::: Data supplied

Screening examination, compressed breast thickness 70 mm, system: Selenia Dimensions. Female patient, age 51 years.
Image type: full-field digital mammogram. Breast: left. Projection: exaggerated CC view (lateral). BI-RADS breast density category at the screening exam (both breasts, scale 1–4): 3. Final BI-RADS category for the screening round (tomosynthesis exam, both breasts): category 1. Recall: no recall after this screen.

::::::
::: Data supplied

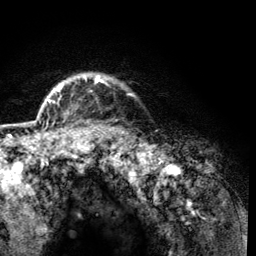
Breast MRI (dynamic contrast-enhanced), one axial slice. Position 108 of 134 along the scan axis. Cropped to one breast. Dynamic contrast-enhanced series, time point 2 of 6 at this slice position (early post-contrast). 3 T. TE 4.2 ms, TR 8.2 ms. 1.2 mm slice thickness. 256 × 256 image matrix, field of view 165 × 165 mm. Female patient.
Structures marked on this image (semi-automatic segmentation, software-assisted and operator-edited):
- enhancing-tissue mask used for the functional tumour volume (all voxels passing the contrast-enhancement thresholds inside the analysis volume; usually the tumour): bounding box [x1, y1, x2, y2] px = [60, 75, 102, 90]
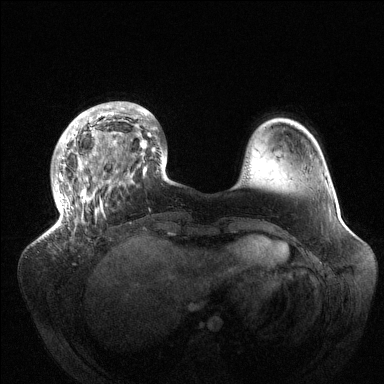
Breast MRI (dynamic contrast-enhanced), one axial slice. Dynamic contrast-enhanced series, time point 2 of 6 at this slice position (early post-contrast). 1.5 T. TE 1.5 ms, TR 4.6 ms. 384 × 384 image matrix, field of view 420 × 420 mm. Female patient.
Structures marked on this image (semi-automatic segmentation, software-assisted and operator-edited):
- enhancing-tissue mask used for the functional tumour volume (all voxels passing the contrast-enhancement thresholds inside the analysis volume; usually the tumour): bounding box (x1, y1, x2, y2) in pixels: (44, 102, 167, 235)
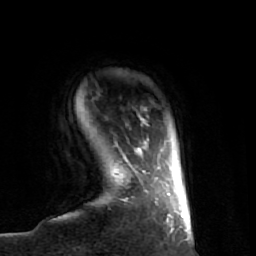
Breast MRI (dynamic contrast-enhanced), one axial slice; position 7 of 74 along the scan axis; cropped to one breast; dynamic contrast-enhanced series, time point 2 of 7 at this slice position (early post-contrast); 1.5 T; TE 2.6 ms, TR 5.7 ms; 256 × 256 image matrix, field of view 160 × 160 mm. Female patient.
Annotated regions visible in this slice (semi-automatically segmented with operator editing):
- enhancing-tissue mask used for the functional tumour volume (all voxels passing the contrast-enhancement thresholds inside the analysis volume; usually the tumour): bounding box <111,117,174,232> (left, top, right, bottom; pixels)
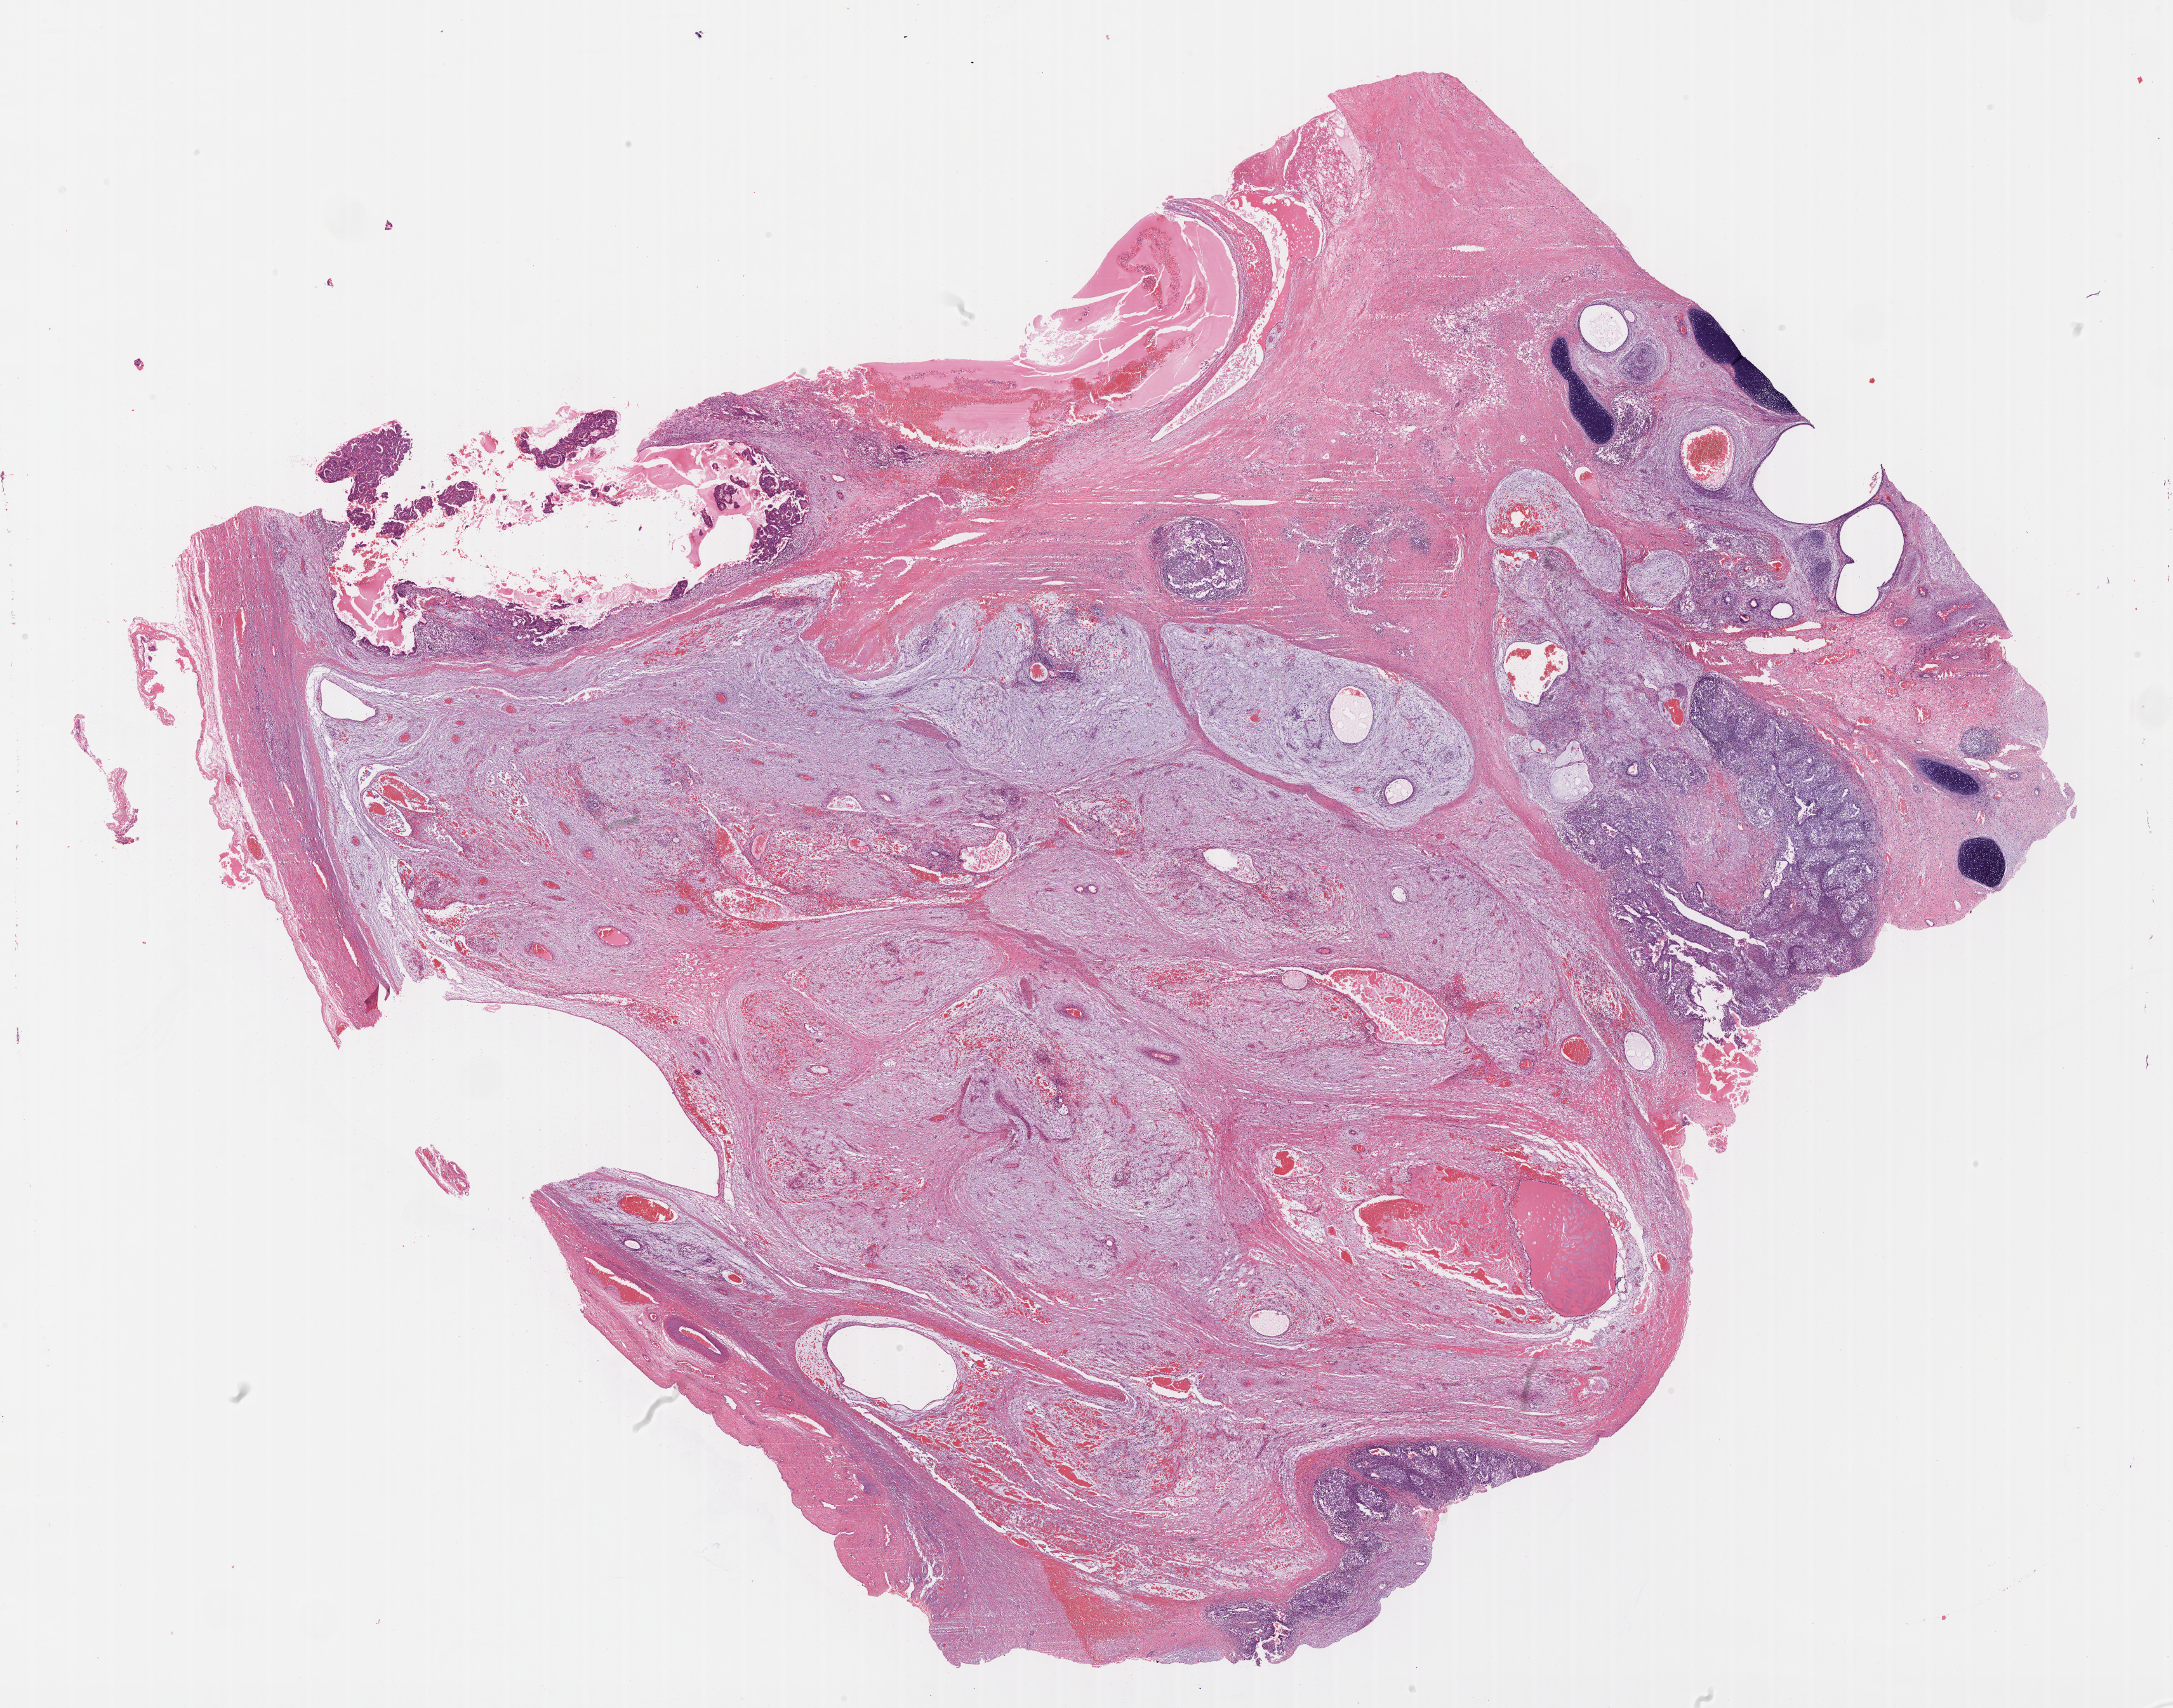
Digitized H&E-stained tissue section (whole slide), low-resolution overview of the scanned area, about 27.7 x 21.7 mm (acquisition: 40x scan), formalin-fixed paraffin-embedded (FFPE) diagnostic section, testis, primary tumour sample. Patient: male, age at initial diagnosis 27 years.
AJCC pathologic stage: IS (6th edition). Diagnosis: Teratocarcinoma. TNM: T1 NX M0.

::::::
::: Data supplied

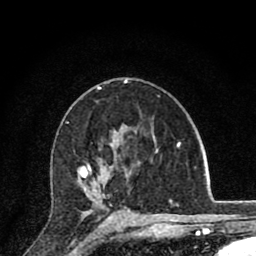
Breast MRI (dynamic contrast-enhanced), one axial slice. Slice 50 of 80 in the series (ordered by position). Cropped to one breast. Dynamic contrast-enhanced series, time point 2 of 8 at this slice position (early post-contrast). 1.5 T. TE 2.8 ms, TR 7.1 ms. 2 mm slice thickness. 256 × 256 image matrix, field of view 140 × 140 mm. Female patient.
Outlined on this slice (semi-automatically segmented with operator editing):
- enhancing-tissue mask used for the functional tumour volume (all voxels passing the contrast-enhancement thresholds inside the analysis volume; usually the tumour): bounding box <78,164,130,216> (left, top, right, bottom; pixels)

::::::

Reproduce the lines above, beginning at the line with "Breast MRI (dynamic contrast-enhanced), one axial slice. Dynamic" and stopping after the line with "102, 167, 235)", exactly as they are.

Result of this exercise:
Breast MRI (dynamic contrast-enhanced), one axial slice. Dynamic contrast-enhanced series, time point 2 of 6 at this slice position (early post-contrast). 1.5 T. TE 1.5 ms, TR 4.6 ms. 384 × 384 image matrix, field of view 420 × 420 mm. Female patient.
Structures marked on this image (semi-automatic segmentation, software-assisted and operator-edited):
- enhancing-tissue mask used for the functional tumour volume (all voxels passing the contrast-enhancement thresholds inside the analysis volume; usually the tumour): bounding box (x1, y1, x2, y2) in pixels: (44, 102, 167, 235)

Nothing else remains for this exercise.